(Stored items)
:::

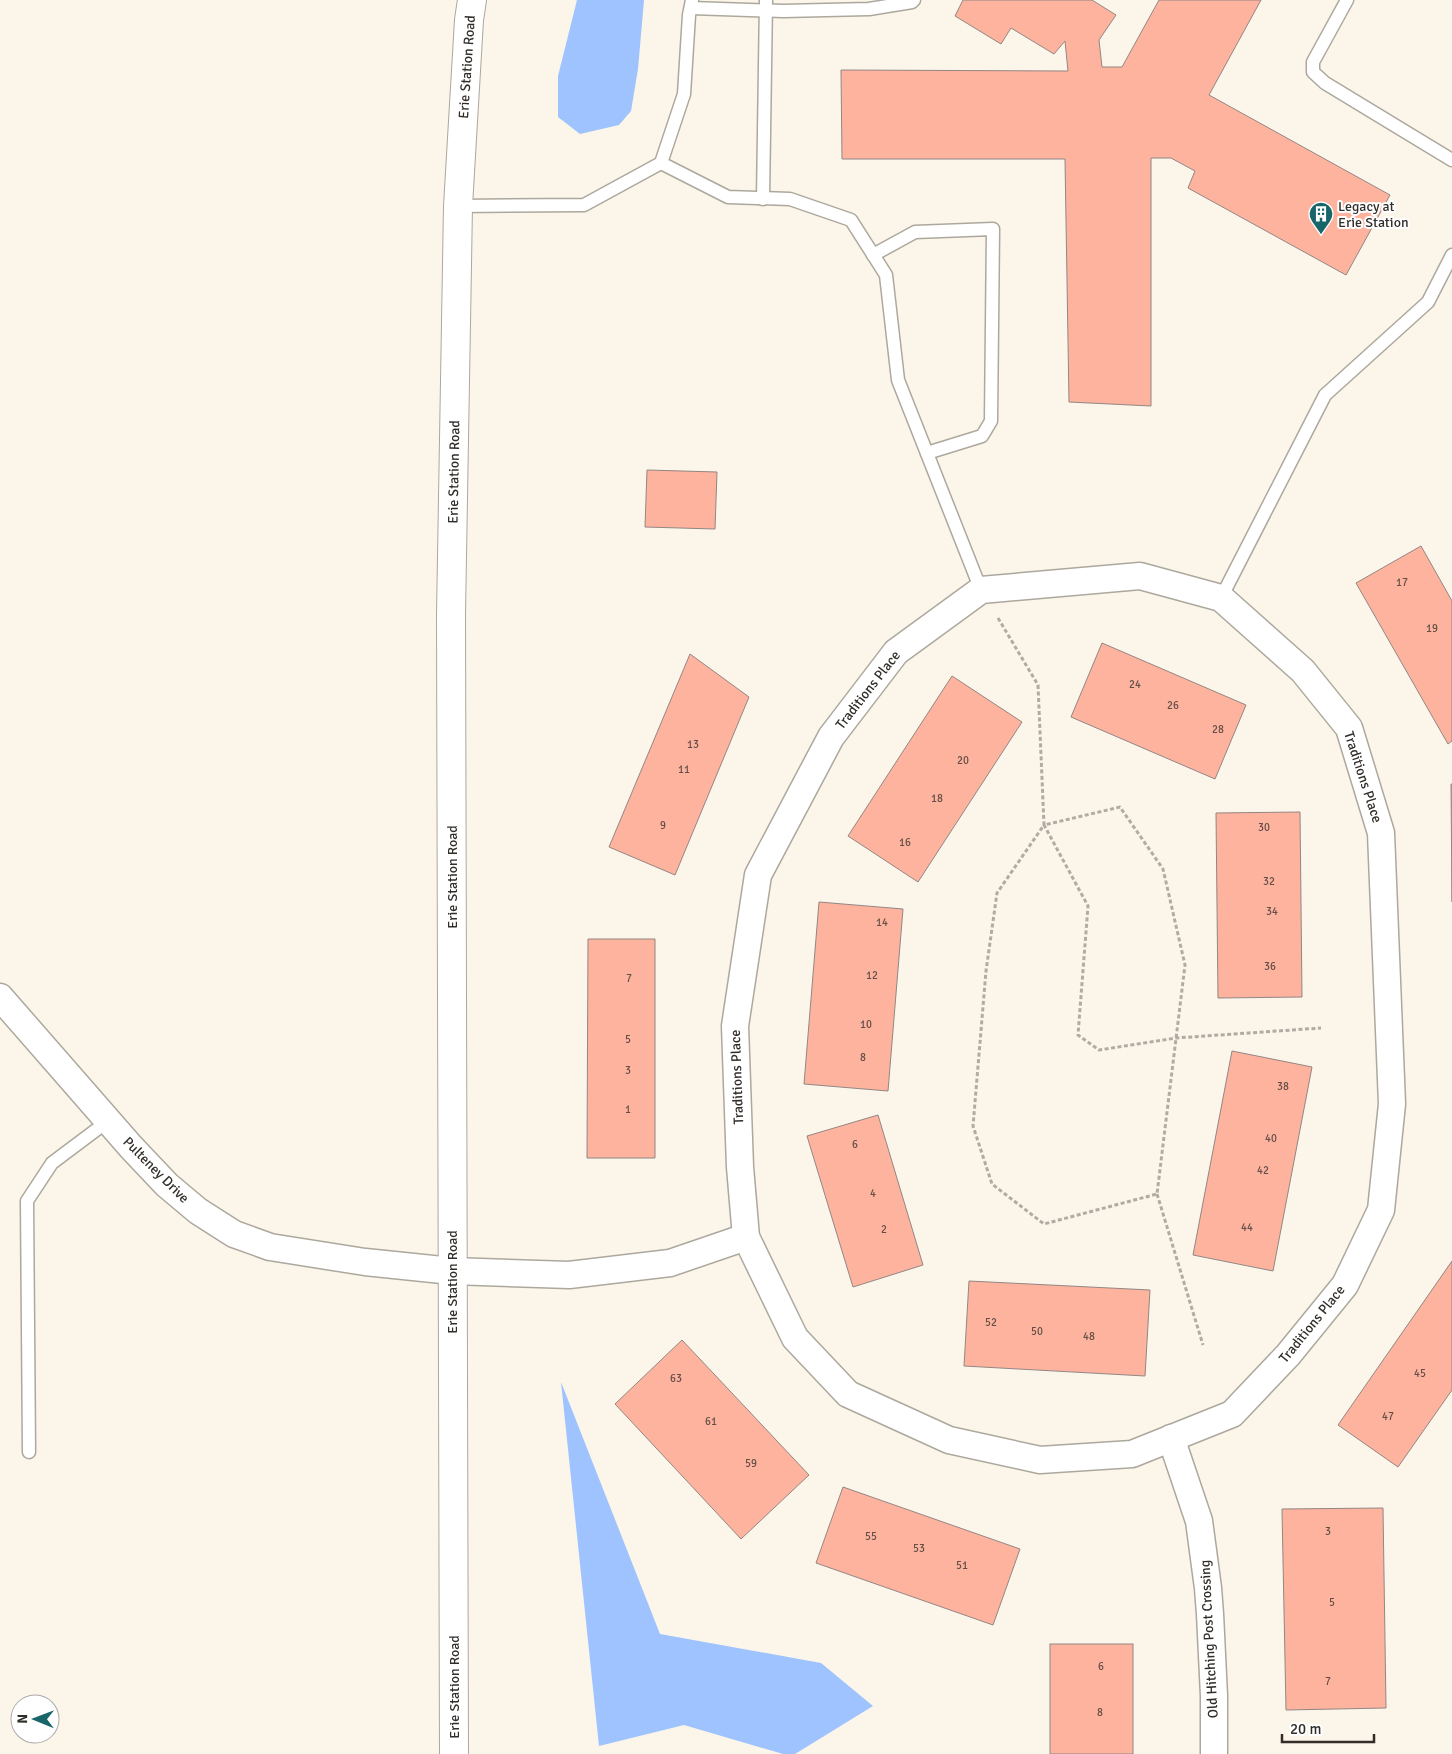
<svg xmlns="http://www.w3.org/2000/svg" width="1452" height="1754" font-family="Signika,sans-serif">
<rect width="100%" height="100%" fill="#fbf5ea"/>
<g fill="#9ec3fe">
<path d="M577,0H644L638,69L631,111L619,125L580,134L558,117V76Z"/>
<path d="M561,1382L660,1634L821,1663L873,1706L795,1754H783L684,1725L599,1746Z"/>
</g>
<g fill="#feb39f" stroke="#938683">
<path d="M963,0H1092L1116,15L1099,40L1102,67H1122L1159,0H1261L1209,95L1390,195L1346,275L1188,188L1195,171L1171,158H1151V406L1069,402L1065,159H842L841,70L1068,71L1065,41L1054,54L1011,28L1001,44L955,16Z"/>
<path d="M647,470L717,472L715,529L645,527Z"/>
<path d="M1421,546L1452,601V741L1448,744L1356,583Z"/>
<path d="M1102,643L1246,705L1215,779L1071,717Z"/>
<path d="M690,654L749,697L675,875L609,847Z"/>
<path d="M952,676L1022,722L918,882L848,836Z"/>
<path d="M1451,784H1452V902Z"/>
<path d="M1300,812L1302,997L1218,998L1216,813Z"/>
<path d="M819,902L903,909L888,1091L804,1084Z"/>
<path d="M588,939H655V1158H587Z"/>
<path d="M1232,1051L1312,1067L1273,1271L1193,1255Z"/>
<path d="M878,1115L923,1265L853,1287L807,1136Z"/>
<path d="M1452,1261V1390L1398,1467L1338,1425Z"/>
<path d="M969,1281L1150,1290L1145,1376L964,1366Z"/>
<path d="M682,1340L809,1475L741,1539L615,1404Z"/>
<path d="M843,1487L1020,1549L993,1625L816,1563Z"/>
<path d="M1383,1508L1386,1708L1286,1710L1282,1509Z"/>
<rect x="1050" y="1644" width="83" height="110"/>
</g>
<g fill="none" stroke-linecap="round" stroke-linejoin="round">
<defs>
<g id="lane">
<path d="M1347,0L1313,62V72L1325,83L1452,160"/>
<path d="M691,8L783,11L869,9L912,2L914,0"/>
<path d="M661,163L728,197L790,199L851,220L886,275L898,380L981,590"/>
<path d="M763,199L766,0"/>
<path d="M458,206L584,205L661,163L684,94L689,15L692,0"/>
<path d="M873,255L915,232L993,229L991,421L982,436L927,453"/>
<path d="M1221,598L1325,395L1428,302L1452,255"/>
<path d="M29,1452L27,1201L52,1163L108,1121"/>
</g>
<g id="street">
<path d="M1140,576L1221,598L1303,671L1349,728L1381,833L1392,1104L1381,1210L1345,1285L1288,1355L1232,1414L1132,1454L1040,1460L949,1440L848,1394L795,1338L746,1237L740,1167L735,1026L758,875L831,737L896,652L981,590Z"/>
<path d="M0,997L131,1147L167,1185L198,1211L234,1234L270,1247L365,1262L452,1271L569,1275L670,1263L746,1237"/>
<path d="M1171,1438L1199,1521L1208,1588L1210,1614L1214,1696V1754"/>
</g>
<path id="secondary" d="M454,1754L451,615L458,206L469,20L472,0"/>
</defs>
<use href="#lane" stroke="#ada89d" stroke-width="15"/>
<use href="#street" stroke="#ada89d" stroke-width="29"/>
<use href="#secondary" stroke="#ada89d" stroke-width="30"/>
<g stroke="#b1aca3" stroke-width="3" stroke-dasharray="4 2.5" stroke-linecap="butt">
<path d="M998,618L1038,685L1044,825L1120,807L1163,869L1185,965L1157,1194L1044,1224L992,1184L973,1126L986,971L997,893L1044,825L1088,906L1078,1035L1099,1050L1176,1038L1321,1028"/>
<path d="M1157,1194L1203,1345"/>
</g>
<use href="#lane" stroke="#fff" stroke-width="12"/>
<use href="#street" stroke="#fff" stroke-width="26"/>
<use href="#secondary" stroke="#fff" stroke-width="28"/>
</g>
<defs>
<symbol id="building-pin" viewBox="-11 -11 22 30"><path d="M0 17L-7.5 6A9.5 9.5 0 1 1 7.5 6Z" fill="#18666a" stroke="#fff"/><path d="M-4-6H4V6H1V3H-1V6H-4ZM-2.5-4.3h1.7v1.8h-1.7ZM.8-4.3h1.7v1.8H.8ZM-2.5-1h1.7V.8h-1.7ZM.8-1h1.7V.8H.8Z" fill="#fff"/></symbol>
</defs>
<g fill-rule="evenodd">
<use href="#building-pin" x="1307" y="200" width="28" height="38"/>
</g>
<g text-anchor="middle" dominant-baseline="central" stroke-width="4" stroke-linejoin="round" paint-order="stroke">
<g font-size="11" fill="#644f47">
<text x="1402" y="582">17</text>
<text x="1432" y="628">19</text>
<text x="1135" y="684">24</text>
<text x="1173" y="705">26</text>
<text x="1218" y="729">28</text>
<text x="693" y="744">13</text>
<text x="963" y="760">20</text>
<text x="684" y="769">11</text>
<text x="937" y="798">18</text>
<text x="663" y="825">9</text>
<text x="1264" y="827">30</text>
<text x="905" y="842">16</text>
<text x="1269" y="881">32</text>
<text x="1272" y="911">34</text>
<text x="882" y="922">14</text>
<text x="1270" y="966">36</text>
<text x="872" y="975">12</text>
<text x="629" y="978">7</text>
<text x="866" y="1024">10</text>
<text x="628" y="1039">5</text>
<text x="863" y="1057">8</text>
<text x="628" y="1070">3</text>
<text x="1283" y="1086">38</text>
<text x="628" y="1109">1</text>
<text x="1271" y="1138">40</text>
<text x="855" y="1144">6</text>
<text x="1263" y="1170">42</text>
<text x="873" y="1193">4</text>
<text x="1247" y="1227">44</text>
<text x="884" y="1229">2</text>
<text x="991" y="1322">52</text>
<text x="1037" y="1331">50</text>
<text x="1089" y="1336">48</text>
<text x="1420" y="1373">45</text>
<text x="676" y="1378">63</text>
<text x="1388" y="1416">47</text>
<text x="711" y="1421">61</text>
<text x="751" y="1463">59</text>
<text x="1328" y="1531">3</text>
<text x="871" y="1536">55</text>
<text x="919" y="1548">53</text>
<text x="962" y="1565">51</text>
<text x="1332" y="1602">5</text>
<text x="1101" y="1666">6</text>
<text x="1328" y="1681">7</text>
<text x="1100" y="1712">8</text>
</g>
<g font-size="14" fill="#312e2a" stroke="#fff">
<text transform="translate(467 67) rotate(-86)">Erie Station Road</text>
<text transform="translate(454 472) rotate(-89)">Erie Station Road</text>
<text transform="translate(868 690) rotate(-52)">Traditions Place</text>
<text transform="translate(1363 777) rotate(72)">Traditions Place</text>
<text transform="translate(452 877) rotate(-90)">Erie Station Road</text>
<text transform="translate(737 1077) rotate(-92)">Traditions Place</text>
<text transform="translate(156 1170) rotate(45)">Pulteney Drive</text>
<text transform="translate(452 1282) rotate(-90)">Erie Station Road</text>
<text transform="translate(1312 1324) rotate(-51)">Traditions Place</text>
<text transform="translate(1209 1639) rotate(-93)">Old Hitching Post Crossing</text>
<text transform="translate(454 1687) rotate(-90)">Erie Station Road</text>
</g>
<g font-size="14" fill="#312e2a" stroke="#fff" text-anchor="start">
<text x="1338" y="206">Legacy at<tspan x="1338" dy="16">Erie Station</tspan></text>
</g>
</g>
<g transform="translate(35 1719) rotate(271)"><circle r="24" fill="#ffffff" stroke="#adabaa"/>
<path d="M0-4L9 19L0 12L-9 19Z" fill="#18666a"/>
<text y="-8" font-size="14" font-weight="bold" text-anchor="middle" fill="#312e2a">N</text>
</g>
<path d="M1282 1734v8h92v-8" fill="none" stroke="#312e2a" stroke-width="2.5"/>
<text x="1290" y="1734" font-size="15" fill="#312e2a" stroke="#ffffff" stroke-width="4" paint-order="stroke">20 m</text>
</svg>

:::

> **WORK REQUIRED**
Every line above should be transcribed exactly, though no image should be carried over.

> **ANSWER**
<svg xmlns="http://www.w3.org/2000/svg" width="1452" height="1754" font-family="Signika,sans-serif">
<rect width="100%" height="100%" fill="#fbf5ea"/>
<g fill="#9ec3fe">
<path d="M577,0H644L638,69L631,111L619,125L580,134L558,117V76Z"/>
<path d="M561,1382L660,1634L821,1663L873,1706L795,1754H783L684,1725L599,1746Z"/>
</g>
<g fill="#feb39f" stroke="#938683">
<path d="M963,0H1092L1116,15L1099,40L1102,67H1122L1159,0H1261L1209,95L1390,195L1346,275L1188,188L1195,171L1171,158H1151V406L1069,402L1065,159H842L841,70L1068,71L1065,41L1054,54L1011,28L1001,44L955,16Z"/>
<path d="M647,470L717,472L715,529L645,527Z"/>
<path d="M1421,546L1452,601V741L1448,744L1356,583Z"/>
<path d="M1102,643L1246,705L1215,779L1071,717Z"/>
<path d="M690,654L749,697L675,875L609,847Z"/>
<path d="M952,676L1022,722L918,882L848,836Z"/>
<path d="M1451,784H1452V902Z"/>
<path d="M1300,812L1302,997L1218,998L1216,813Z"/>
<path d="M819,902L903,909L888,1091L804,1084Z"/>
<path d="M588,939H655V1158H587Z"/>
<path d="M1232,1051L1312,1067L1273,1271L1193,1255Z"/>
<path d="M878,1115L923,1265L853,1287L807,1136Z"/>
<path d="M1452,1261V1390L1398,1467L1338,1425Z"/>
<path d="M969,1281L1150,1290L1145,1376L964,1366Z"/>
<path d="M682,1340L809,1475L741,1539L615,1404Z"/>
<path d="M843,1487L1020,1549L993,1625L816,1563Z"/>
<path d="M1383,1508L1386,1708L1286,1710L1282,1509Z"/>
<rect x="1050" y="1644" width="83" height="110"/>
</g>
<g fill="none" stroke-linecap="round" stroke-linejoin="round">
<defs>
<g id="lane">
<path d="M1347,0L1313,62V72L1325,83L1452,160"/>
<path d="M691,8L783,11L869,9L912,2L914,0"/>
<path d="M661,163L728,197L790,199L851,220L886,275L898,380L981,590"/>
<path d="M763,199L766,0"/>
<path d="M458,206L584,205L661,163L684,94L689,15L692,0"/>
<path d="M873,255L915,232L993,229L991,421L982,436L927,453"/>
<path d="M1221,598L1325,395L1428,302L1452,255"/>
<path d="M29,1452L27,1201L52,1163L108,1121"/>
</g>
<g id="street">
<path d="M1140,576L1221,598L1303,671L1349,728L1381,833L1392,1104L1381,1210L1345,1285L1288,1355L1232,1414L1132,1454L1040,1460L949,1440L848,1394L795,1338L746,1237L740,1167L735,1026L758,875L831,737L896,652L981,590Z"/>
<path d="M0,997L131,1147L167,1185L198,1211L234,1234L270,1247L365,1262L452,1271L569,1275L670,1263L746,1237"/>
<path d="M1171,1438L1199,1521L1208,1588L1210,1614L1214,1696V1754"/>
</g>
<path id="secondary" d="M454,1754L451,615L458,206L469,20L472,0"/>
</defs>
<use href="#lane" stroke="#ada89d" stroke-width="15"/>
<use href="#street" stroke="#ada89d" stroke-width="29"/>
<use href="#secondary" stroke="#ada89d" stroke-width="30"/>
<g stroke="#b1aca3" stroke-width="3" stroke-dasharray="4 2.5" stroke-linecap="butt">
<path d="M998,618L1038,685L1044,825L1120,807L1163,869L1185,965L1157,1194L1044,1224L992,1184L973,1126L986,971L997,893L1044,825L1088,906L1078,1035L1099,1050L1176,1038L1321,1028"/>
<path d="M1157,1194L1203,1345"/>
</g>
<use href="#lane" stroke="#fff" stroke-width="12"/>
<use href="#street" stroke="#fff" stroke-width="26"/>
<use href="#secondary" stroke="#fff" stroke-width="28"/>
</g>
<defs>
<symbol id="building-pin" viewBox="-11 -11 22 30"><path d="M0 17L-7.5 6A9.5 9.5 0 1 1 7.5 6Z" fill="#18666a" stroke="#fff"/><path d="M-4-6H4V6H1V3H-1V6H-4ZM-2.5-4.3h1.7v1.8h-1.7ZM.8-4.3h1.7v1.8H.8ZM-2.5-1h1.7V.8h-1.7ZM.8-1h1.7V.8H.8Z" fill="#fff"/></symbol>
</defs>
<g fill-rule="evenodd">
<use href="#building-pin" x="1307" y="200" width="28" height="38"/>
</g>
<g text-anchor="middle" dominant-baseline="central" stroke-width="4" stroke-linejoin="round" paint-order="stroke">
<g font-size="11" fill="#644f47">
<text x="1402" y="582">17</text>
<text x="1432" y="628">19</text>
<text x="1135" y="684">24</text>
<text x="1173" y="705">26</text>
<text x="1218" y="729">28</text>
<text x="693" y="744">13</text>
<text x="963" y="760">20</text>
<text x="684" y="769">11</text>
<text x="937" y="798">18</text>
<text x="663" y="825">9</text>
<text x="1264" y="827">30</text>
<text x="905" y="842">16</text>
<text x="1269" y="881">32</text>
<text x="1272" y="911">34</text>
<text x="882" y="922">14</text>
<text x="1270" y="966">36</text>
<text x="872" y="975">12</text>
<text x="629" y="978">7</text>
<text x="866" y="1024">10</text>
<text x="628" y="1039">5</text>
<text x="863" y="1057">8</text>
<text x="628" y="1070">3</text>
<text x="1283" y="1086">38</text>
<text x="628" y="1109">1</text>
<text x="1271" y="1138">40</text>
<text x="855" y="1144">6</text>
<text x="1263" y="1170">42</text>
<text x="873" y="1193">4</text>
<text x="1247" y="1227">44</text>
<text x="884" y="1229">2</text>
<text x="991" y="1322">52</text>
<text x="1037" y="1331">50</text>
<text x="1089" y="1336">48</text>
<text x="1420" y="1373">45</text>
<text x="676" y="1378">63</text>
<text x="1388" y="1416">47</text>
<text x="711" y="1421">61</text>
<text x="751" y="1463">59</text>
<text x="1328" y="1531">3</text>
<text x="871" y="1536">55</text>
<text x="919" y="1548">53</text>
<text x="962" y="1565">51</text>
<text x="1332" y="1602">5</text>
<text x="1101" y="1666">6</text>
<text x="1328" y="1681">7</text>
<text x="1100" y="1712">8</text>
</g>
<g font-size="14" fill="#312e2a" stroke="#fff">
<text transform="translate(467 67) rotate(-86)">Erie Station Road</text>
<text transform="translate(454 472) rotate(-89)">Erie Station Road</text>
<text transform="translate(868 690) rotate(-52)">Traditions Place</text>
<text transform="translate(1363 777) rotate(72)">Traditions Place</text>
<text transform="translate(452 877) rotate(-90)">Erie Station Road</text>
<text transform="translate(737 1077) rotate(-92)">Traditions Place</text>
<text transform="translate(156 1170) rotate(45)">Pulteney Drive</text>
<text transform="translate(452 1282) rotate(-90)">Erie Station Road</text>
<text transform="translate(1312 1324) rotate(-51)">Traditions Place</text>
<text transform="translate(1209 1639) rotate(-93)">Old Hitching Post Crossing</text>
<text transform="translate(454 1687) rotate(-90)">Erie Station Road</text>
</g>
<g font-size="14" fill="#312e2a" stroke="#fff" text-anchor="start">
<text x="1338" y="206">Legacy at<tspan x="1338" dy="16">Erie Station</tspan></text>
</g>
</g>
<g transform="translate(35 1719) rotate(271)"><circle r="24" fill="#ffffff" stroke="#adabaa"/>
<path d="M0-4L9 19L0 12L-9 19Z" fill="#18666a"/>
<text y="-8" font-size="14" font-weight="bold" text-anchor="middle" fill="#312e2a">N</text>
</g>
<path d="M1282 1734v8h92v-8" fill="none" stroke="#312e2a" stroke-width="2.5"/>
<text x="1290" y="1734" font-size="15" fill="#312e2a" stroke="#ffffff" stroke-width="4" paint-order="stroke">20 m</text>
</svg>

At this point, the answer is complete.